There are some holes, notably the lack of a true No. 1 center, but Fletcher has done his job, by and large. No GM is going to get every move right, and while he has traded away assets for underperforming players like Matt Moulson, the team is in win-now mode and should be expected to move draft picks and prospects for NHL-ready players. “We have picks, we have prospects, we have assets that other teams like, I can tell you that much from the conversations I’ve had,” he said when asked if the cupboard was getting bare. “The question is: Are you going to make a good trade? That’s the whole point right now. I’m not interested in moving young assets for rental players at this point.”
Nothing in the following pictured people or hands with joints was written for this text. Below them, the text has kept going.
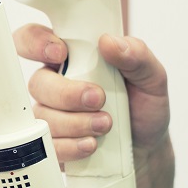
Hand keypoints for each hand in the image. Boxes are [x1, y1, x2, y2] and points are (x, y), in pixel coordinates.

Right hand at [13, 23, 171, 169]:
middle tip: (98, 98)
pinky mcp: (52, 143)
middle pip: (37, 82)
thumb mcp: (152, 77)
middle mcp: (54, 84)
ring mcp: (50, 114)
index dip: (36, 42)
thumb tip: (109, 42)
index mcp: (72, 58)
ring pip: (43, 116)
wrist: (147, 149)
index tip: (60, 53)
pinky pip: (46, 145)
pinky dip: (70, 146)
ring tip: (105, 125)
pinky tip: (90, 144)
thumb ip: (136, 55)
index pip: (34, 39)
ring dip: (75, 122)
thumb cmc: (143, 107)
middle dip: (66, 93)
One of the biggest beefs that fans have with him appear to be the contracts he doled out to Thomas Vanek and Pominville, two former Sabres who are on the wrong side of 30. Vanek is a former 40-goal scorer and Pominville scored 30 goals in 2013-14. Pominville has only six goals through 52 games this season, but he joins a slew of other forwards that are stuck in a rut right now: Niederreiter, Granlund, Zucker, Vanek and even Parise. When it’s one or two guys, it’s on them. When it’s nearly everyone, it might be the system.

Fletcher said that the losing will not affect his decision making at the deadline, and insists that the system works and will work itself out and that Yeo’s job is safe. “I don’t feel pressure, because that’s when you make mistakes,” he said. “I don’t think anything has changed. I’m approaching this the same as if we had won five or six in a row. If there’s an opportunity to make our team better, I’ll do it.”
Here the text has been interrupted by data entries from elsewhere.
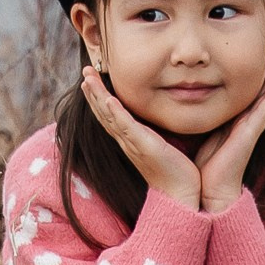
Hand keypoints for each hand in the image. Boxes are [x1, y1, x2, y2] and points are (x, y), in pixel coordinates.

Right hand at [80, 65, 202, 207]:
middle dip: (93, 91)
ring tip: (87, 78)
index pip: (110, 114)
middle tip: (85, 69)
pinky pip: (126, 127)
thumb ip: (157, 131)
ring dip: (97, 96)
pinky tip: (109, 99)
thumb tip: (164, 112)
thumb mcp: (162, 145)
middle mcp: (126, 140)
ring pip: (109, 116)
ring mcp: (132, 143)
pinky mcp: (143, 147)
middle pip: (103, 112)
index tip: (91, 77)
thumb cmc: (175, 170)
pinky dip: (116, 113)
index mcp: (130, 139)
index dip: (99, 96)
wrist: (179, 195)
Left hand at [195, 55, 264, 213]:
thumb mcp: (201, 137)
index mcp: (235, 124)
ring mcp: (251, 127)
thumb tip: (185, 103)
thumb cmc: (202, 169)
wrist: (208, 192)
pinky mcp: (251, 131)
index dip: (260, 81)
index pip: (251, 97)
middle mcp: (246, 124)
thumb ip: (200, 121)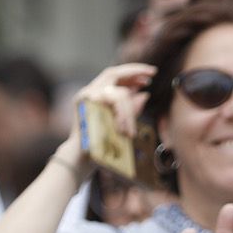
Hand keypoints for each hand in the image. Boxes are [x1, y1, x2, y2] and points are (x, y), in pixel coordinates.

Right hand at [63, 62, 155, 178]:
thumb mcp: (120, 124)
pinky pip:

At the same time, he was aware of Yeo’s decision to scratch Vanek and Zucker for the game against St. Louis on Feb. 6. “I think there will be some changes tonight that you guys will see, but I think the coaches have been incredibly patient,” he said. “I think they’ve been incredibly patient with certain individuals, and frankly I think at this point actions will speak louder than words and we’ll have a chance to make some adjustments and get some people in different places.”

The Wild lost that game 4-1. None of Minnesota’s forwards scored in the contest. Vanek and Zucker said the right things, but they have to know that they are not the only underachievers in the locker room. It might be the system, in which case the Wild just benched a former 40-goal scorer and a 24-year-old who scored 20 goals last season in a game where they could have used more goalscoring.

It’s a move, quite simply, that could begin to fracture what has to be an already tense locker room. And right now, the way things look, whoever is in there isn’t going anywhere soon.